### Exercise directions
What lines in the following entries hold the word "down"? Copy each one.

[Recorded data]
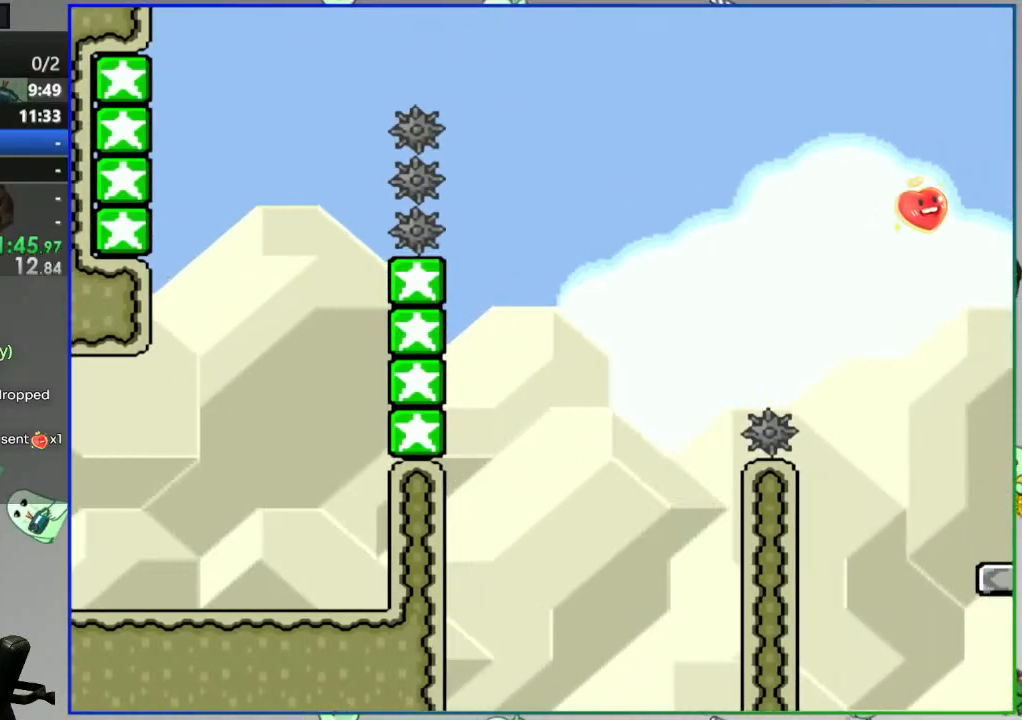
Gameplay with a controller (Nintendo layout); each line is a JSON object with the inputs held at the frame after it. "events" lists button and stick changes between this image and that frame as [ms after this image, input, new state], when the widget could be followed in between. Not read: L3 R3.
{"buttons": ["B", "Y", "DPAD_LEFT"], "events": [[33, "DPAD_LEFT", "up"], [100, "DPAD_LEFT", "down"], [300, "DPAD_LEFT", "up"], [317, "DPAD_LEFT", "down"]]}
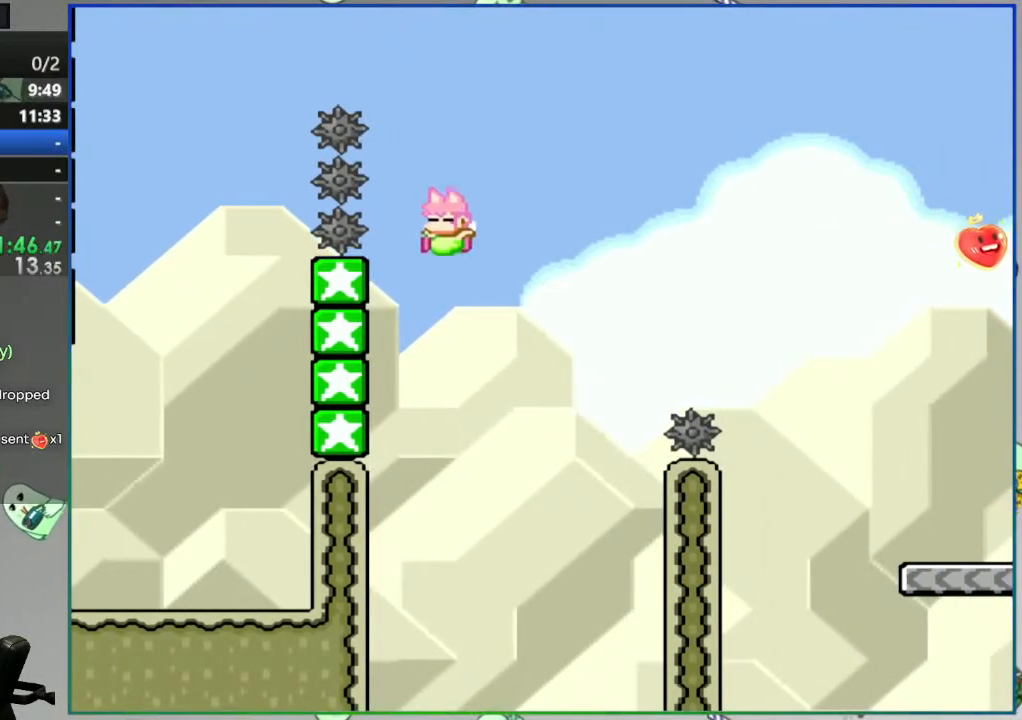
{"buttons": ["B", "Y"], "events": [[17, "B", "up"], [33, "DPAD_LEFT", "up"], [100, "B", "down"]]}
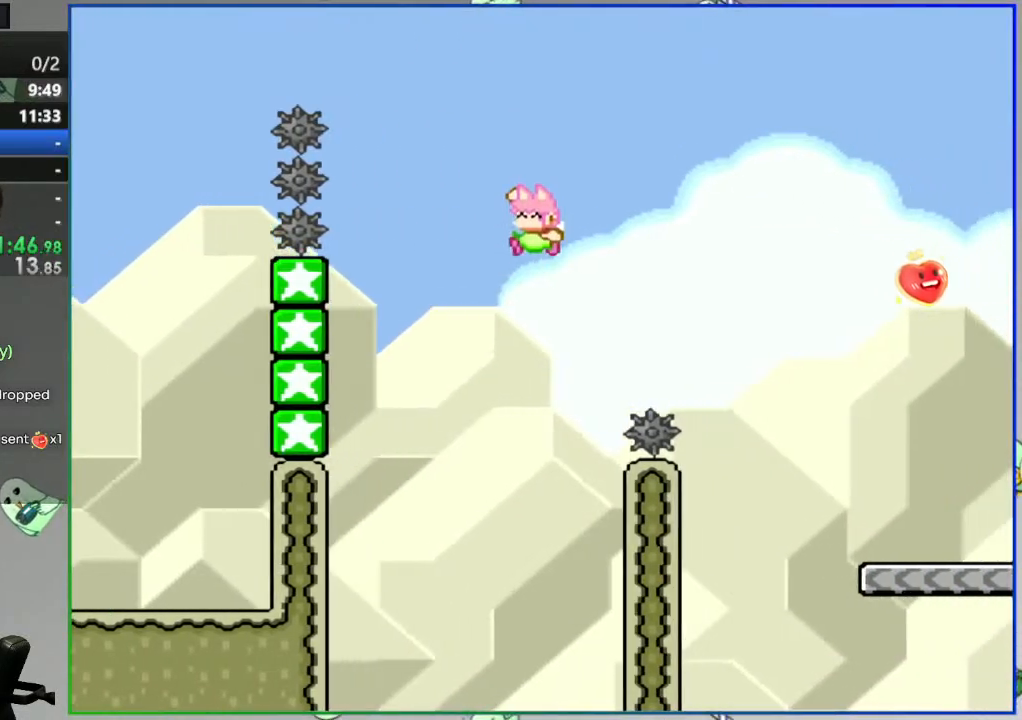
{"buttons": ["Y"], "events": [[450, "B", "up"]]}
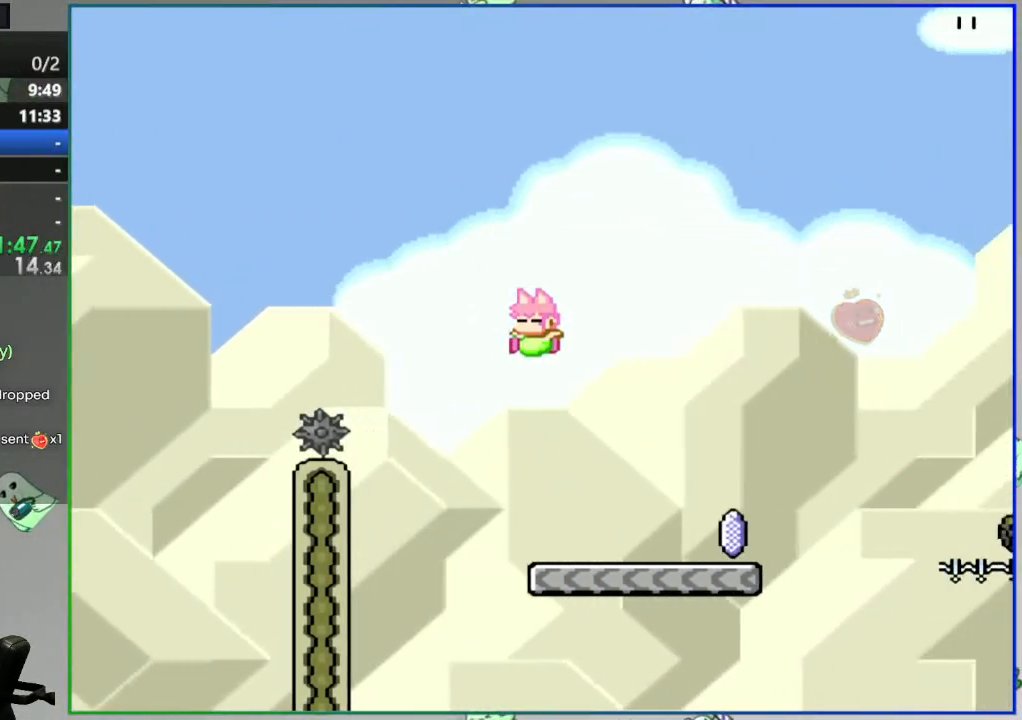
{"buttons": ["A", "Y", "DPAD_LEFT"], "events": [[167, "A", "down"], [367, "A", "up"], [417, "A", "down"], [500, "DPAD_LEFT", "down"]]}
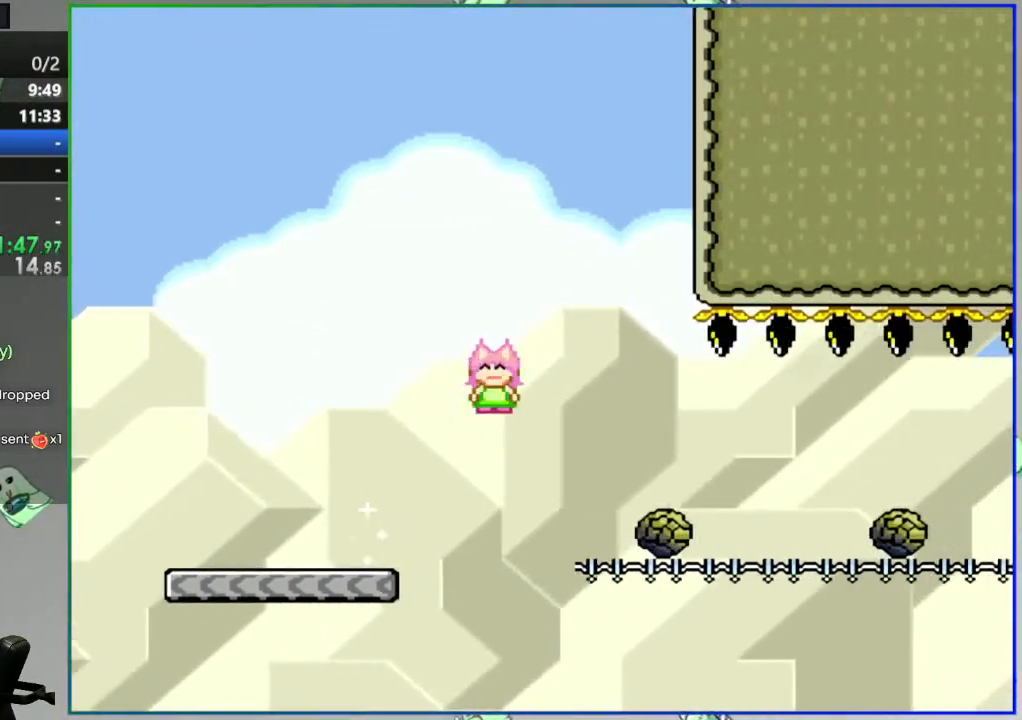
{"buttons": ["A", "Y", "DPAD_RIGHT"], "events": [[183, "DPAD_LEFT", "up"], [200, "DPAD_RIGHT", "down"], [317, "A", "up"], [483, "A", "down"]]}
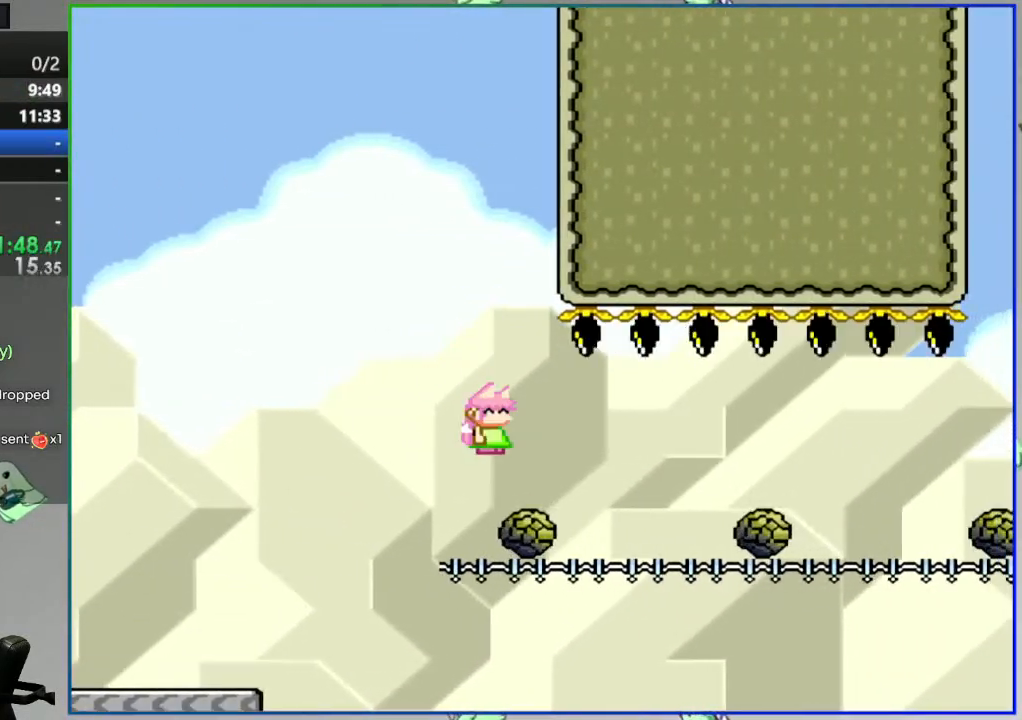
{"buttons": ["A", "Y", "DPAD_RIGHT"], "events": [[333, "A", "up"], [483, "A", "down"]]}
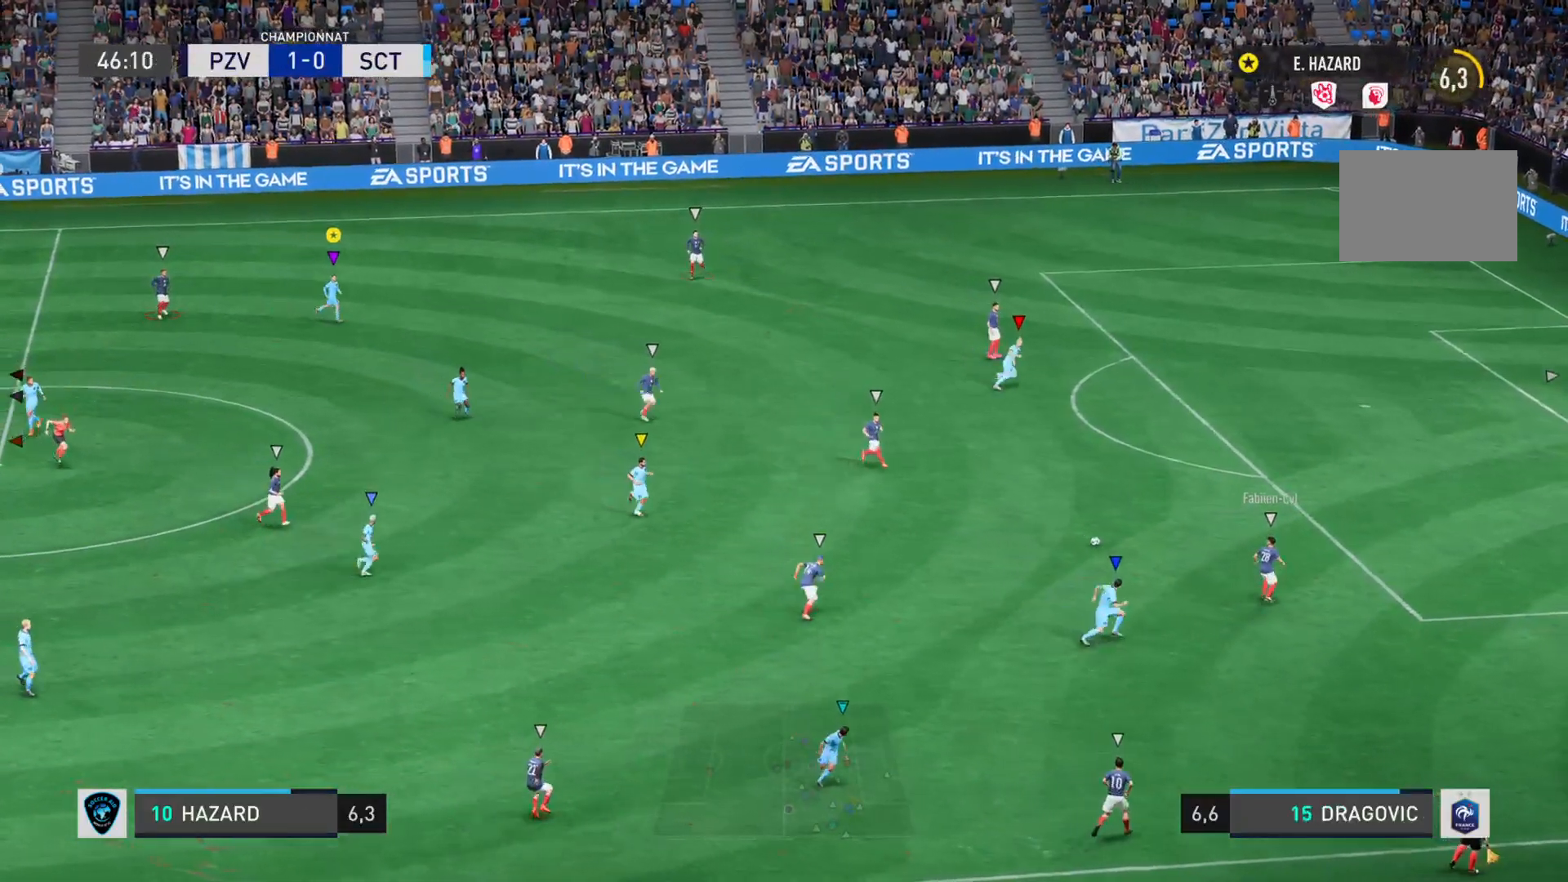
Gameplay with a controller (PlayStation layout); each line is a JSON object with the inputs held at the frame after it. "events" lists button and stick changes between this image and that frame as [ms after this image, input, new state], when the widget could be followed in between. Not read: L3 R3.
{"buttons": ["L2"], "left_stick": "down-right", "right_stick": "left", "events": [[150, "left_stick", "right"], [200, "L1", "up"], [267, "left_stick", "down-right"], [317, "right_stick", "left"], [434, "L2", "down"]]}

### Answer box
{"buttons": ["B", "Y", "DPAD_LEFT"], "events": [[33, "DPAD_LEFT", "up"], [100, "DPAD_LEFT", "down"], [300, "DPAD_LEFT", "up"], [317, "DPAD_LEFT", "down"]]}
{"buttons": ["B", "Y"], "events": [[17, "B", "up"], [33, "DPAD_LEFT", "up"], [100, "B", "down"]]}
{"buttons": ["A", "Y", "DPAD_LEFT"], "events": [[167, "A", "down"], [367, "A", "up"], [417, "A", "down"], [500, "DPAD_LEFT", "down"]]}
{"buttons": ["A", "Y", "DPAD_RIGHT"], "events": [[183, "DPAD_LEFT", "up"], [200, "DPAD_RIGHT", "down"], [317, "A", "up"], [483, "A", "down"]]}
{"buttons": ["A", "Y", "DPAD_RIGHT"], "events": [[333, "A", "up"], [483, "A", "down"]]}
{"buttons": ["L2"], "left_stick": "down-right", "right_stick": "left", "events": [[150, "left_stick", "right"], [200, "L1", "up"], [267, "left_stick", "down-right"], [317, "right_stick", "left"], [434, "L2", "down"]]}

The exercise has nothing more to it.